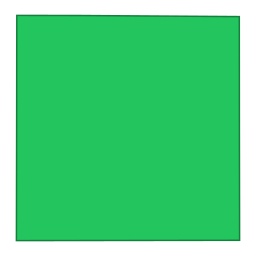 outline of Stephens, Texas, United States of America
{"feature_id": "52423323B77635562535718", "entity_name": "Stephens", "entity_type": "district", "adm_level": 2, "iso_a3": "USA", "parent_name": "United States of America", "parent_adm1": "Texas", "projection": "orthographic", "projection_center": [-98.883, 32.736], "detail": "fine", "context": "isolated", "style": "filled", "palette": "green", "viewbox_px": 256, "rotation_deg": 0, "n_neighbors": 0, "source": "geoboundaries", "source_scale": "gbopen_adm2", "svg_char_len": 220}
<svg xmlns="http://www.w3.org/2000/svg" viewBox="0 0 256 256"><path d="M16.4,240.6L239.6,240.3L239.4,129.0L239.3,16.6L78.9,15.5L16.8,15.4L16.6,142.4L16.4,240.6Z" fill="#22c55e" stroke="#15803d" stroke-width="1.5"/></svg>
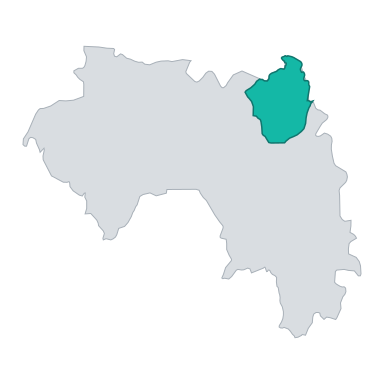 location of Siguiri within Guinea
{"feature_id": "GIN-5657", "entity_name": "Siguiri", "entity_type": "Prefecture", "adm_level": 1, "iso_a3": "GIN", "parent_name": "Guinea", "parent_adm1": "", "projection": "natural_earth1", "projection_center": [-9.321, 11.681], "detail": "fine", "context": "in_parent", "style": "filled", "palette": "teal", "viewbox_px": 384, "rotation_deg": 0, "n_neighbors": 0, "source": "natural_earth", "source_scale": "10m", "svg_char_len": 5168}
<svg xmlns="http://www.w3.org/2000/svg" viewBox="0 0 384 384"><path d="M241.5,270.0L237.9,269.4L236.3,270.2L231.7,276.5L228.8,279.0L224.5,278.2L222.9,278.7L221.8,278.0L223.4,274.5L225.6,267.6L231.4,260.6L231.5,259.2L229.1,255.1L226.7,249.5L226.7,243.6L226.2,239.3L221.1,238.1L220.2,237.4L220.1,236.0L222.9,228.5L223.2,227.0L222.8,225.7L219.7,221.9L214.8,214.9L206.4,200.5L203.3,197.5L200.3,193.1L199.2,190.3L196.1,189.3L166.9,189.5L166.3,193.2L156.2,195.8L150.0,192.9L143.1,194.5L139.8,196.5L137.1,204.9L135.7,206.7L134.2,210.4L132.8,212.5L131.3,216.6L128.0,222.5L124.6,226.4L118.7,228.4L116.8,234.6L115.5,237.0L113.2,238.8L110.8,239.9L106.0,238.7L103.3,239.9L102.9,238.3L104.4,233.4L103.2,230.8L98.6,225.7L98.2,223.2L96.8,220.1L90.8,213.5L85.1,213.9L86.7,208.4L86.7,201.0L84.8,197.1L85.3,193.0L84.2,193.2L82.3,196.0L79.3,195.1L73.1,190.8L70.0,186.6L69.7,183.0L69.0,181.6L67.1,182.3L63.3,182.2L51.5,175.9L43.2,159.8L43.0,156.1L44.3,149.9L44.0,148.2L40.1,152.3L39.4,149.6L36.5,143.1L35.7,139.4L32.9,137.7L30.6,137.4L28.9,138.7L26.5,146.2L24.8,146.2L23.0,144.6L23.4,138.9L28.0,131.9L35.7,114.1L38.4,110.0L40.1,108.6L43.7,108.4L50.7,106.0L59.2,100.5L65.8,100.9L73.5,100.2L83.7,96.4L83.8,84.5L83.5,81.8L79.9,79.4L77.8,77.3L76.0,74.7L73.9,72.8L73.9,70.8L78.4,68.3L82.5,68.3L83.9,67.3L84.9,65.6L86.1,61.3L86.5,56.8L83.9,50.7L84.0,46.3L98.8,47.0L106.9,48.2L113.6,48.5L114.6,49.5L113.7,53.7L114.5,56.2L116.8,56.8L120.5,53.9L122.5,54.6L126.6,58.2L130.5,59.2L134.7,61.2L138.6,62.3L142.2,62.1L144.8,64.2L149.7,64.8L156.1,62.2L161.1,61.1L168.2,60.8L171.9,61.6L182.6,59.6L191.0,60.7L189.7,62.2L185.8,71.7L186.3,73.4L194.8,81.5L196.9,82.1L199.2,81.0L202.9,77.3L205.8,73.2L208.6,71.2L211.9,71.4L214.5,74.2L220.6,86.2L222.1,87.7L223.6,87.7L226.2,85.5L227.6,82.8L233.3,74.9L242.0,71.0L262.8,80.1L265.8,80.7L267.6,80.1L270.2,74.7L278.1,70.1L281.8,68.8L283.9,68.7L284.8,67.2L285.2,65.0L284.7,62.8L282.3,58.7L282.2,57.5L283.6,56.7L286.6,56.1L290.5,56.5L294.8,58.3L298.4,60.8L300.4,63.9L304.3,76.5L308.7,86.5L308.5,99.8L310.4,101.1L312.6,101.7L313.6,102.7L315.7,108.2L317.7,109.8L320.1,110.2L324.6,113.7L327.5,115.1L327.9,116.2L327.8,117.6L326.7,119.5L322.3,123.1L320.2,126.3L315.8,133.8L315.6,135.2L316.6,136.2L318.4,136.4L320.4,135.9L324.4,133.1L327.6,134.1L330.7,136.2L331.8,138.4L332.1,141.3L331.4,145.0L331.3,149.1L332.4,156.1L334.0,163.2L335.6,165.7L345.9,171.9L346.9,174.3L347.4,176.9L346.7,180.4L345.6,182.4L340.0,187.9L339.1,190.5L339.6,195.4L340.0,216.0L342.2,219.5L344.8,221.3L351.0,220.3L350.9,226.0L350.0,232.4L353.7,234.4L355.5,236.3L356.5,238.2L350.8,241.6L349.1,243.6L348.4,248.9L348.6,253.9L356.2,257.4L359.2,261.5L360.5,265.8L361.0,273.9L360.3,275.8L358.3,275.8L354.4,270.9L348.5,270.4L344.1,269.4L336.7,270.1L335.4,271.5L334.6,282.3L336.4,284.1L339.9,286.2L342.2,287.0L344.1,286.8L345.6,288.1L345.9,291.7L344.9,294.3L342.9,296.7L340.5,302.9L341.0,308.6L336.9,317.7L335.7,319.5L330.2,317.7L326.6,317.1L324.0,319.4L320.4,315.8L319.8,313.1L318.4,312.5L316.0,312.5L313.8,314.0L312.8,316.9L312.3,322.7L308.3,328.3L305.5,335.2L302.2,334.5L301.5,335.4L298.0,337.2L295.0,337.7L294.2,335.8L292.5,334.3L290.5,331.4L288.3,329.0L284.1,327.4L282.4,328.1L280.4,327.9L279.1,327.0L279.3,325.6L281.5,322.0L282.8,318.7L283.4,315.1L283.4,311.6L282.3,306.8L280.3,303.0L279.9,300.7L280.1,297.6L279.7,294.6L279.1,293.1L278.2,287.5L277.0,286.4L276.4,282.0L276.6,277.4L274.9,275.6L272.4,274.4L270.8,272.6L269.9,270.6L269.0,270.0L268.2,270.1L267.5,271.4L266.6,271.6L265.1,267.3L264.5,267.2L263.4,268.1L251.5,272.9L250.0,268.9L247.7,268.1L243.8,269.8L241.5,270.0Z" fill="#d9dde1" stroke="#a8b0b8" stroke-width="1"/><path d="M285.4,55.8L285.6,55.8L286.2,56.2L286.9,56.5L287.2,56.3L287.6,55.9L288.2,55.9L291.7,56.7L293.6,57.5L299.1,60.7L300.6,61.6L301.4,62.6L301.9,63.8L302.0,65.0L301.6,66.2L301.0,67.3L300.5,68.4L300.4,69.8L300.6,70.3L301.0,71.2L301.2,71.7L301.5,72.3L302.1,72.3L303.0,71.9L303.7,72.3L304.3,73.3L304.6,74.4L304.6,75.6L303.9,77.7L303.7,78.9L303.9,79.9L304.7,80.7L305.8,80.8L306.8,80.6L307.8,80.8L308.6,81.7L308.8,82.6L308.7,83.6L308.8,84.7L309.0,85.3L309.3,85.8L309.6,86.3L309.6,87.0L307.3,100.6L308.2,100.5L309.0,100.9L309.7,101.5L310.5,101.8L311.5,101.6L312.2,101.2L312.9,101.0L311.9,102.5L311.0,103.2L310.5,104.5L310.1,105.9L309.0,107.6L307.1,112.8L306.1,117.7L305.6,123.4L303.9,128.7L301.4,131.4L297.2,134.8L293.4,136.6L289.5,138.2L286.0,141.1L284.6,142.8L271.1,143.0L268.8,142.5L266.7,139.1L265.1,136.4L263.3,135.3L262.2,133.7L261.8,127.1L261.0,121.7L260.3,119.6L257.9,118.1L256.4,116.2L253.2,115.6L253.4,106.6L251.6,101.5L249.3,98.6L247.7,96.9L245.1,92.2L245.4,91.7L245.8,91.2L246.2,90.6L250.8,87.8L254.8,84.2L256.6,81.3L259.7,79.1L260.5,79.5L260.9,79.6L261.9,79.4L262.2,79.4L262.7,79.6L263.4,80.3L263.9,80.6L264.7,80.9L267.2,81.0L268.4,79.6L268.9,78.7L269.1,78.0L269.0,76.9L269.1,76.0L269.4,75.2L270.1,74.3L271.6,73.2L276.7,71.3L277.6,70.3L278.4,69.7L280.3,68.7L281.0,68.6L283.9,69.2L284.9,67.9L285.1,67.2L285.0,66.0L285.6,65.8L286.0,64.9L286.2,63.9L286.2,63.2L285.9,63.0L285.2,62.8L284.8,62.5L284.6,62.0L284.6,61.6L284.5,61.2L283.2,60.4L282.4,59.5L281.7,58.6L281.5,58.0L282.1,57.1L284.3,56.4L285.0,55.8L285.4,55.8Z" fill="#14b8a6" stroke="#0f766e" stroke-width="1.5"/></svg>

---*---

Starting at the beginning of the entries and ending with the line that contains "location of Siguiri within Guinea", rewrite those lines as a numbered list, skipping any blank lines. Leave the pictures out of your answer.

1.  outline of Stephens, Texas, United States of America
2. {"feature_id": "52423323B77635562535718", "entity_name": "Stephens", "entity_type": "district", "adm_level": 2, "iso_a3": "USA", "parent_name": "United States of America", "parent_adm1": "Texas", "projection": "orthographic", "projection_center": [-98.883, 32.736], "detail": "fine", "context": "isolated", "style": "filled", "palette": "green", "viewbox_px": 256, "rotation_deg": 0, "n_neighbors": 0, "source": "geoboundaries", "source_scale": "gbopen_adm2", "svg_char_len": 220}
3. <svg xmlns="http://www.w3.org/2000/svg" viewBox="0 0 256 256"><path d="M16.4,240.6L239.6,240.3L239.4,129.0L239.3,16.6L78.9,15.5L16.8,15.4L16.6,142.4L16.4,240.6Z" fill="#22c55e" stroke="#15803d" stroke-width="1.5"/></svg>
4.  location of Siguiri within Guinea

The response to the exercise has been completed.